Acid reflux is most often recognized in adults as frequent heartburn and a burning inside of the throat—it feels as if you cannot swallow your food or fluid. Stomach acid comes back up the esophagus and burns the esophagus and throat; it is extremely uncomfortable, as well as having other effects on the health of its sufferer. Acid reflux is also know as Gastroesophageal Reflux Disease, or GERD, and is more serious than one or two episodes of heartburn from eating something different. GERD symptoms are much like those of acid reflux, but they tend to happen chronically and more severely. If you have experienced heartburn more than a couple times a week, if it has woken you up, or if your heartburn pattern is changing significantly, you may be developing GERD. Children as young as a few months old can also develop GERD, which usually manifests as intense and chronic spitting up, and pain in the esophagus after eating.

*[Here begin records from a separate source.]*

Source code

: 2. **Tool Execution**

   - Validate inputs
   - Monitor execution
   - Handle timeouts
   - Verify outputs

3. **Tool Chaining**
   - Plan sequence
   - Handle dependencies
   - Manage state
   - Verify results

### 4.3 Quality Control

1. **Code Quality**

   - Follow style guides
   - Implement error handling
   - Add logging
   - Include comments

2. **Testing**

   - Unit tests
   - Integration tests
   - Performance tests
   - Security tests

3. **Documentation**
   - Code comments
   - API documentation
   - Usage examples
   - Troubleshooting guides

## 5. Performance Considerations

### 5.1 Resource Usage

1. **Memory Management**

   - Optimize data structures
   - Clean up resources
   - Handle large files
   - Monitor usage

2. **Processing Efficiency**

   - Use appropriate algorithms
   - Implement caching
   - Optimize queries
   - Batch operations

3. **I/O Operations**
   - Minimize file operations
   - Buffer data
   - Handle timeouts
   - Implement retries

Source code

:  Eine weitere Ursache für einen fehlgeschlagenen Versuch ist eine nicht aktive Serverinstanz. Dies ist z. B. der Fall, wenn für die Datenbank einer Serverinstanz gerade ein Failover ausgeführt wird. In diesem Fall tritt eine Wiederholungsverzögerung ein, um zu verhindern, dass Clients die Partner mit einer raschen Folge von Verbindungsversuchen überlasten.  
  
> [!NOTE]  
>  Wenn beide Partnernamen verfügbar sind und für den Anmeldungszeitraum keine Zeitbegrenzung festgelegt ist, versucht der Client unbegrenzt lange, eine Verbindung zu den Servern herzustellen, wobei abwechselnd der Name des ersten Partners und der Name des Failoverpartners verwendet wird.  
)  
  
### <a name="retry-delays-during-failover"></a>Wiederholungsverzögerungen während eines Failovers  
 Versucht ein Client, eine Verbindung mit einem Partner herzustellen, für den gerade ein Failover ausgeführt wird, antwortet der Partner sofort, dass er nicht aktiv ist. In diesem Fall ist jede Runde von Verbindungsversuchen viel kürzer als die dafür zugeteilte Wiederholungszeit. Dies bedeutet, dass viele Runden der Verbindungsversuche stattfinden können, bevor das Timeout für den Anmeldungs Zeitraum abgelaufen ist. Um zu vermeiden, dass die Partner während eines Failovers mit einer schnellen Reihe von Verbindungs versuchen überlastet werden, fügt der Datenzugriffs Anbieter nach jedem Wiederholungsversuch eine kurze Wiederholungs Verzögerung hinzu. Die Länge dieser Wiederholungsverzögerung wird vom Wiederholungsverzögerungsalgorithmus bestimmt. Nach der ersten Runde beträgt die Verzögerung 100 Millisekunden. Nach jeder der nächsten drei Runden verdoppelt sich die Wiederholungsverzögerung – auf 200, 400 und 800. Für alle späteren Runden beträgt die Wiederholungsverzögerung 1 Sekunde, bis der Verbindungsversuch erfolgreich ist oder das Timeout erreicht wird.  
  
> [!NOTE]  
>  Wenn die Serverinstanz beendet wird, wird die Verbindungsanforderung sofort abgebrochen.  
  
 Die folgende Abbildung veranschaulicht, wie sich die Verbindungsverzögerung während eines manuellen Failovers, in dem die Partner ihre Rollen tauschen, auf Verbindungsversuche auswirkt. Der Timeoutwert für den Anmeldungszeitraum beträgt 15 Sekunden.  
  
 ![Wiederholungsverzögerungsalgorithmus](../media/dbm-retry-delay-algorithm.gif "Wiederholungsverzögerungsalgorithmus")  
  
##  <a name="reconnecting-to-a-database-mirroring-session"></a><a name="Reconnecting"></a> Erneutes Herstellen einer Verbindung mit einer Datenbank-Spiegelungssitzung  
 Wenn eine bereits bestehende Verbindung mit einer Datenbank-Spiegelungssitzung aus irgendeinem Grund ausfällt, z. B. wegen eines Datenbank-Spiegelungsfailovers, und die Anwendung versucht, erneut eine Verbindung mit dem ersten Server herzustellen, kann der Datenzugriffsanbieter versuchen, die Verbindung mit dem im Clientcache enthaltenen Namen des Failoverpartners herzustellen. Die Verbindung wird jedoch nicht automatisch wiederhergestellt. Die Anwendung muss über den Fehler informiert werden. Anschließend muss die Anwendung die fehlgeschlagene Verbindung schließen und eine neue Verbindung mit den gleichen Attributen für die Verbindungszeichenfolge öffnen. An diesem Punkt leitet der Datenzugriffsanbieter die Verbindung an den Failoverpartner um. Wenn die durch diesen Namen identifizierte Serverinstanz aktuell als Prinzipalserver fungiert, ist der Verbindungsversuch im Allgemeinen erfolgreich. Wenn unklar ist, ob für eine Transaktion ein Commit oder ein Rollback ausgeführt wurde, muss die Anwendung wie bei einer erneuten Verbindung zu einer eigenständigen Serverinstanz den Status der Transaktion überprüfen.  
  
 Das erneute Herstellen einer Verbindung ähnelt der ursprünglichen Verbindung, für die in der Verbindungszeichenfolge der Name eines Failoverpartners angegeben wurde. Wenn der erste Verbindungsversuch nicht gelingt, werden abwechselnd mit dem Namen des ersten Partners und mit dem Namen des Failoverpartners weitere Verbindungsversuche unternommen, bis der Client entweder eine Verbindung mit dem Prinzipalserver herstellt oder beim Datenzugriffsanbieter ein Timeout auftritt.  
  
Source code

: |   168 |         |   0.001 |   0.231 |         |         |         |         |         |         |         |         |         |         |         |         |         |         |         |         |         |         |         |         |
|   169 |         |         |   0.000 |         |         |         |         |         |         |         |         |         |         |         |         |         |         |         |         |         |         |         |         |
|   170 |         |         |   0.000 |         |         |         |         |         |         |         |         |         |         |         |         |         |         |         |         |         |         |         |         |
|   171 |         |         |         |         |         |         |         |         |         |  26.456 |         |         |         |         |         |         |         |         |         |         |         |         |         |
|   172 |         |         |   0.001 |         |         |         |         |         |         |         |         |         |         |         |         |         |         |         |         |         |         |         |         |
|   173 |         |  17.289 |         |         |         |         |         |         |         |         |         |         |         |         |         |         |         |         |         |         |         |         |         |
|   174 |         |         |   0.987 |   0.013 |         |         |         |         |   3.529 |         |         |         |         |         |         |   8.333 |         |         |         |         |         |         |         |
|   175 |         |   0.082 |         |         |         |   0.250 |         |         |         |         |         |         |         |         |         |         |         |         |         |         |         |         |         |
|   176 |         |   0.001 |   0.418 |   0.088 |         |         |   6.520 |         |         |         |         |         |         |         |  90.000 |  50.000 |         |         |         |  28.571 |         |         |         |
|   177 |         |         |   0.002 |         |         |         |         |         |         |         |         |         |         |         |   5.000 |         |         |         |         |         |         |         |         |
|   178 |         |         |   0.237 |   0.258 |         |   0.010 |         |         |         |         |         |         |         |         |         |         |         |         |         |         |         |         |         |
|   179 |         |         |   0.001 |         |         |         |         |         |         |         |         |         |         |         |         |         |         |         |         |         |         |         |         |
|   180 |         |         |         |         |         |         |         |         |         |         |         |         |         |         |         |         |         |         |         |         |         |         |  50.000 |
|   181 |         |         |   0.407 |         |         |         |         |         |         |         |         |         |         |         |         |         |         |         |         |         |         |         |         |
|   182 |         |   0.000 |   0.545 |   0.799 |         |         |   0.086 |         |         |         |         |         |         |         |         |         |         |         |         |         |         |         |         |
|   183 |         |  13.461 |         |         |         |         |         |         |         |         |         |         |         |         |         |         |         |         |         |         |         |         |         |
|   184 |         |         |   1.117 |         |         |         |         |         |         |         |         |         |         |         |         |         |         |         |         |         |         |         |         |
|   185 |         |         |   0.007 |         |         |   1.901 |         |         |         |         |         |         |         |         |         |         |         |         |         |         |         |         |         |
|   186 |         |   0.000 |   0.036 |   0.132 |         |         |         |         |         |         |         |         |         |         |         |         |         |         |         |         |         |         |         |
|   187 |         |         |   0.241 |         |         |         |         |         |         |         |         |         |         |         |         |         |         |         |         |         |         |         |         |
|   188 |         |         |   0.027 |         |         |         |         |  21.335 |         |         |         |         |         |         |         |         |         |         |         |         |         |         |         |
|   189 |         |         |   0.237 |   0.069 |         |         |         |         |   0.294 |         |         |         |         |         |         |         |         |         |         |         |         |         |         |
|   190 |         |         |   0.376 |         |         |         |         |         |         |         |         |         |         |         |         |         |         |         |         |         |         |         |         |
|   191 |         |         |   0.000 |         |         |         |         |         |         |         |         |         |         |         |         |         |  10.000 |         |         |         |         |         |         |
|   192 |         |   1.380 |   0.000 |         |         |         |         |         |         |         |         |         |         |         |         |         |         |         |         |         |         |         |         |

In most adults, the both GERD and acid reflux manifest as regular indigestion and heartburn. There is pain in the chest, where the stomach acid has splashed back into the esophagus. Another common symptom, especially in those who are obese, pregnant, and younger is regurgitation. This feels like your stomach acid is backing up into your throat or mouth. It still burns, and it makes you feel as if you wanted to vomit. Other stomach discomfort symptoms could also be a sign of acid reflux. Heavy burping, nausea after eating, bloating, and stomach pain can all be signs of GERD. For those who don’t show these symptoms, GERD symptoms and acid reflux symptoms are harder to spot. They, and children like them, may instead have a dry cough, a hard time swallowing, and asthma-like symptoms.
The causes of acid reflux in different people are unclear. No one knows why one person suffers from it and another doesn’t. But how it happens in the body is pretty well explained. Normally the esophagus and diaphragm all work together to keep the food, fluids, and digestive juices in the stomach and out of the chest and throat. But when the lower esophageal sphincter opens spontaneously, or if the upper part of the stomach moves above the diaphragm (as in a hiatal hernia), the juices are free to go where they please. That is when the acidic taste or burning can be felt.
Although there are no exact causes for acid reflux, acid reflux symptoms do appear stronger in people who are obese, pregnant, and smokers. They also are much more apparent for many after eating particular foods, including: chocolate, caffeine, alcohol, fried foods, garlic, onions, spicy foods, citrus, and more.
It is hard to diagnose acid reflux or GERD, so the diagnosis usually is based on your eating and heartburn patterns, and your need for over-the-counter medications. If your doctor believes you may have GERD you will be referred to a gastroenterologist for acid reflux treatment. Your treatment may cover anything from lifestyle changes to medications or surgery.
Medications usually are prescribed in a trial-and-error sort of way, as every person’s acid reflux treatment plan is very different. You many even be prescribed several different medications to work together at the same time. Although it is tempting to simply choose your own medications, using a carefully prescribed medication regimen will help manage symptoms so you can enjoy your foods again.
The best way to handle your acid reflux is simply to avoid the foods that typically provoke it. You can change your diet or just avoid what you have noticed sets off your personal acid reflux. There are other important lifestyle changes that can also make a huge difference in your comfort level in handling your acid reflux. Smoking can aggravate pain in the throat, so quitting can be a great way to help. If necessary, losing weight can also help limit the occurrence of acid reflux as well. Eating smaller meals more frequently may also be key to helping your food and fluids stay down better. Staying upright for some time after a meal or raising the head of your bed when you sleep means gravity is helping you treat your acid reflux. As with any medical issue, living healthy through exercise and proper diet will also help you treat your acid reflux.